Por que isso importa:
Herta representa um pipeline significativo de talentos americanos para o novo projeto da Cadillac na F1. Seu potencial sucesso ou fracasso pode influenciar a estratégia de pilotos de longo prazo da equipe e seu apelo para o crucial mercado dos EUA. Além disso, sua jornada testa se o sucesso em monopostos na América do Norte pode se traduzir diretamente para a escada europeia da F1, um caminho com um histórico misto.
Os detalhes:
- O Mandato da Cadillac: O CEO da equipe, Dan Towriss, estabeleceu um benchmark claro: Herta deve terminar entre os 10 primeiros do campeonato da F2 este ano. Seu papel também envolve extenso trabalho no simulador e sessões de FP1, a primeira das quais está agendada para o Grande Prêmio da Espanha.
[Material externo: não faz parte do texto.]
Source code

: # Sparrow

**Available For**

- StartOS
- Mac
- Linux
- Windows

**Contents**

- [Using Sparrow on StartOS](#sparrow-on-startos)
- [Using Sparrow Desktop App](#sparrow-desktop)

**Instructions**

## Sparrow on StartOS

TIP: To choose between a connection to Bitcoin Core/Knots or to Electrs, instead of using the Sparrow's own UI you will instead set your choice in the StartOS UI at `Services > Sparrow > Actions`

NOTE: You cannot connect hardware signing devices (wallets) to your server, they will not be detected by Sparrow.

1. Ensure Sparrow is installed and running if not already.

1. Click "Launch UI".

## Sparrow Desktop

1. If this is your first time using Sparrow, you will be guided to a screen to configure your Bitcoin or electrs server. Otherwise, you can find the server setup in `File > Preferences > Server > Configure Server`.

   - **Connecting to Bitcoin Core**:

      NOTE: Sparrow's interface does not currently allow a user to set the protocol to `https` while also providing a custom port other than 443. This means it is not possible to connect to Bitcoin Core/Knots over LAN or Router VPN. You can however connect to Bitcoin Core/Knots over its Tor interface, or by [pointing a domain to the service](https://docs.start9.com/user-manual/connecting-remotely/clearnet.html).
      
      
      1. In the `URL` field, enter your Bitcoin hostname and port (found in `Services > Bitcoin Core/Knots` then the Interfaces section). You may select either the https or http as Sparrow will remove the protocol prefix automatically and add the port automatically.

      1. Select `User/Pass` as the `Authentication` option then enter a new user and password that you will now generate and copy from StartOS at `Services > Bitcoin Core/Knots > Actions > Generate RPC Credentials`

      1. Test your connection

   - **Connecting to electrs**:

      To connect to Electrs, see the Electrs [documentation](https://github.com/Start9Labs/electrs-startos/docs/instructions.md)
- Autoavaliação de Herta: O piloto de 24 anos identifica a “velocidade pura” e o ritmo de uma volta na qualificação como seus principais trunfos, citando seu recorde na IndyCar de 16 poles — 15 em circuitos de rua/mistos relevantes para a F1.
- Um Começo Difícil: Sua estreia na F2 em Melbourne foi complicada, com um acidente nos treinos que comprometeu seu final de semana. Ele se classificou em 14º e terminou em sétimo na Feature Race, reconhecendo que o revés o deixou “um passo atrás de todo mundo”.
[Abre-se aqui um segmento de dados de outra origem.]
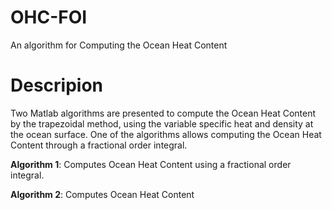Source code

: # OHC-FOI

An algorithm for Computing the Ocean Heat Content

# Descripion

Two Matlab algorithms are presented to compute the Ocean Heat Content by the trapezoidal method, using the variable specific heat and density at the ocean surface. One of the algorithms allows computing the Ocean Heat Content through a fractional order integral.

**Algorithm 1**: Computes Ocean Heat Content using a fractional order integral.

**Algorithm 2**: Computes Ocean Heat Content

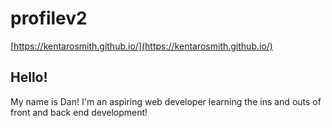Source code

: # profilev2
[https://kentarosmith.github.io/](https://kentarosmith.github.io/)
## Hello!
My name is Dan! I'm an aspiring web developer learning the ins and outs of front and back end development!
- A Curva de Aprendizado: Herta enfatizou que se adaptar ao carro da F2 e aos pneus Pirelli é um grande desafio, observando que a posição no grid é crítica no formato da categoria para pontuar em ambas as corridas.
- Um Grid Lotado: Conquistar a vaga permanece uma tarefa difícil com uma experiente formação da Cadillac composta por Sergio Pérez e Valtteri Bottas, exigindo que Herta demonstre performance excepcional e consistente.
O que vem por aí:
Herta tem mais 13 etapas da F2 para cumprir sua meta do top-10, com foco imediato nas próximas etapas norte-americanas em Miami e Montreal. Sua agenda agora entra em conflito com a Indy 500, que ele vai perder. Sua progressão nesta temporada será o indicador mais tangível de se sua autoproclamada “velocidade pura” pode superar a inexperiência e convencer a Cadillac de que ele está pronto para o passo final para a Formula 1.